> _WORK TO COMPLETE_
Please recast every line of text in the records below as a JSON list of strings, one string per line, leaving out blank lines and the pictures.
□ □ □ □ □
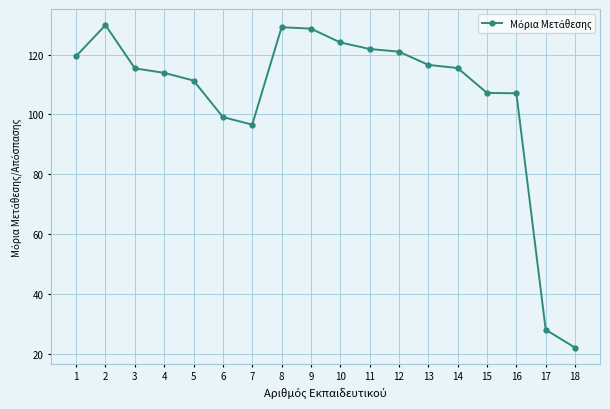

What is the ratio of the value at 5 to the value at 15?

1.0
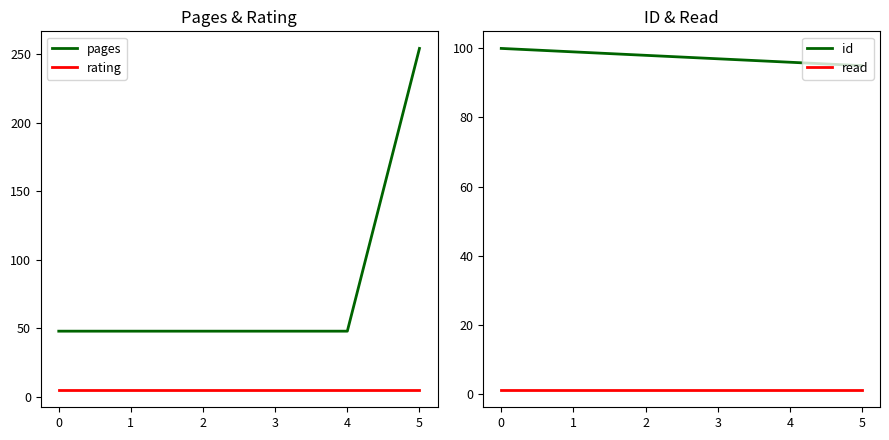

True or false: id has more than 2 points higher than both neighbors.

False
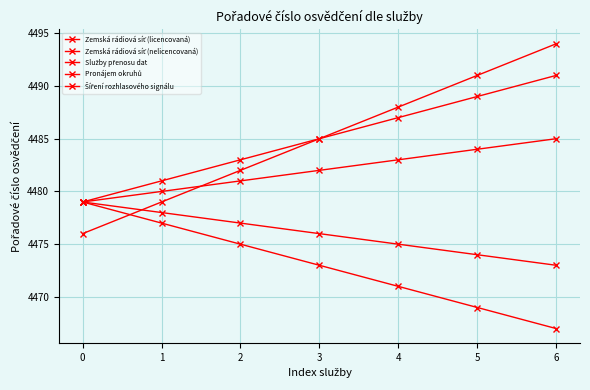

What is the difference between the maximum and minimum values in the Zemská rádiová síť (nelicencovaná) series?

6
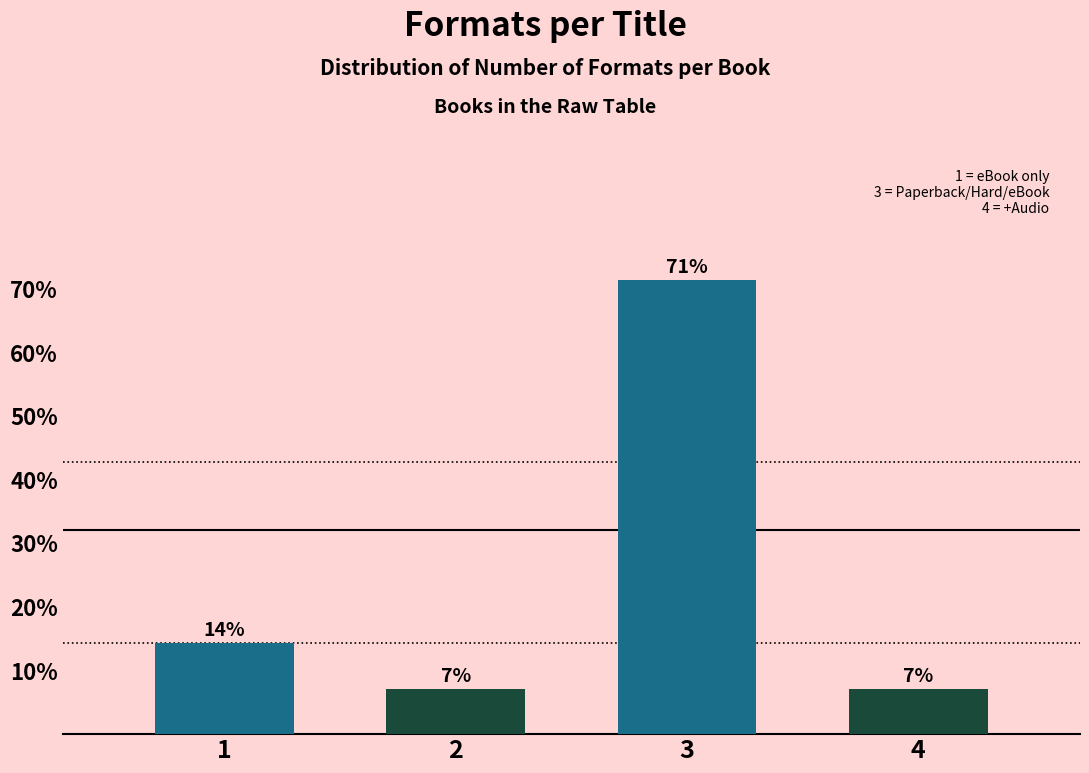

How many bars are there in total?

4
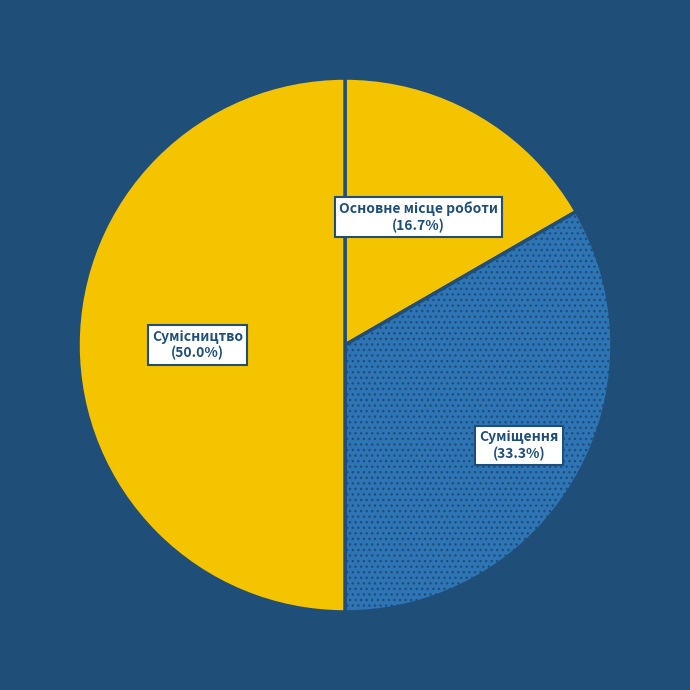

How many slices are in this pie chart?

3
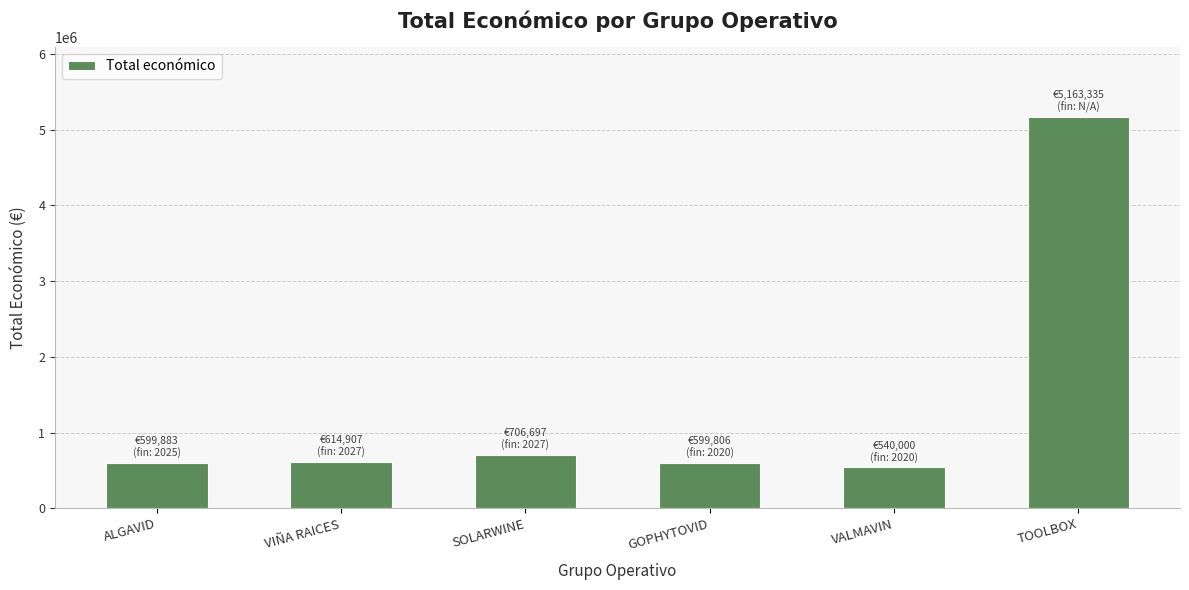

How many values are below 614907?

3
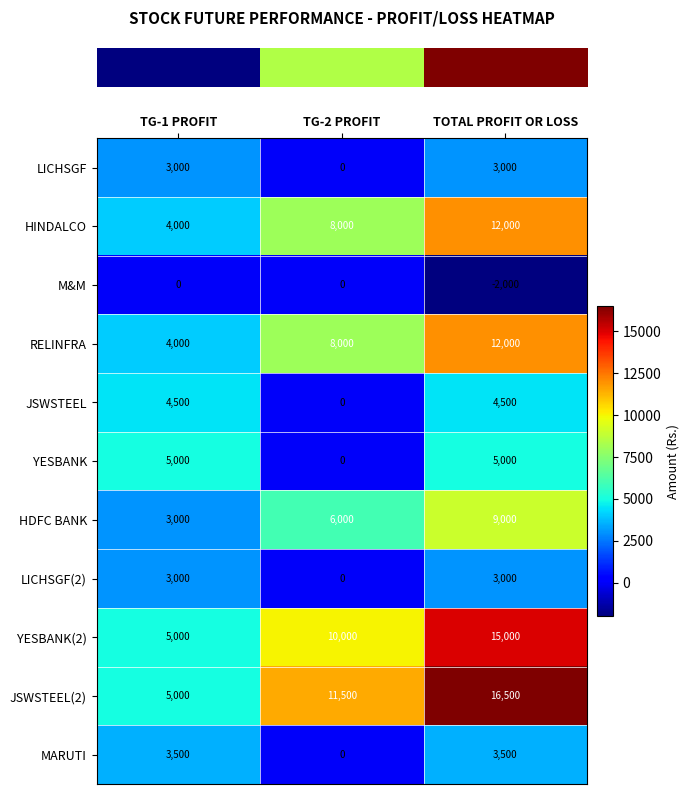

What is the maximum value shown in the chart?

16500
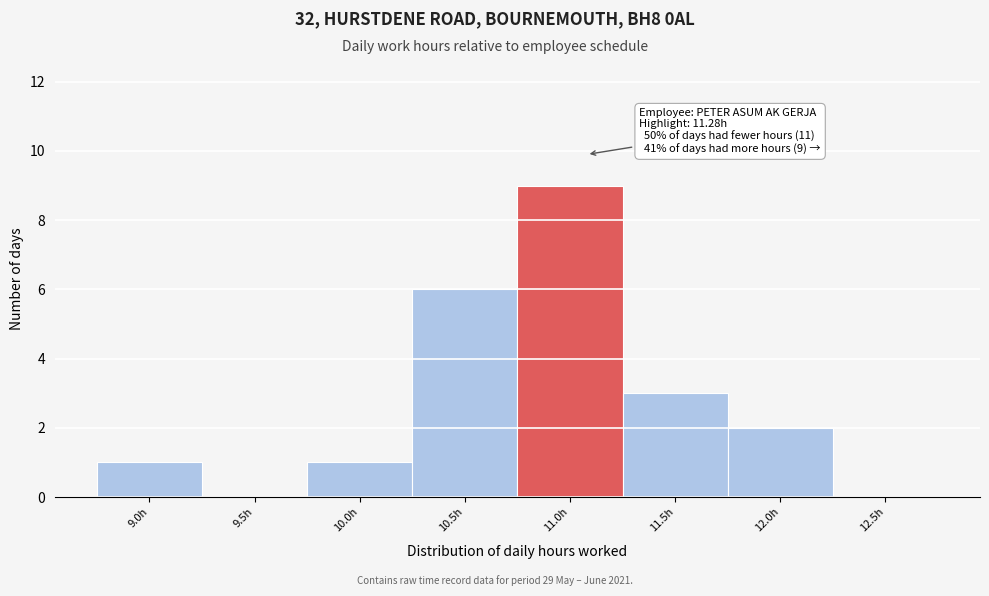

Reading right to left, transcribe all the data shown in this chart.

12.5h=0	12.0h=2	11.5h=3	11.0h=9	10.5h=6	10.0h=1	9.5h=0	9.0h=1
□ □ □ □ □
> _RESULT_
[
  "What is the ratio of the value at 5 to the value at 15?",
  "1.0",
  "True or false: id has more than 2 points higher than both neighbors.",
  "False",
  "What is the difference between the maximum and minimum values in the Zemská rádiová síť (nelicencovaná) series?",
  "6",
  "How many bars are there in total?",
  "4",
  "How many slices are in this pie chart?",
  "3",
  "How many values are below 614907?",
  "3",
  "What is the maximum value shown in the chart?",
  "16500",
  "Reading right to left, transcribe all the data shown in this chart.",
  "12.5h=0\t12.0h=2\t11.5h=3\t11.0h=9\t10.5h=6\t10.0h=1\t9.5h=0\t9.0h=1"
]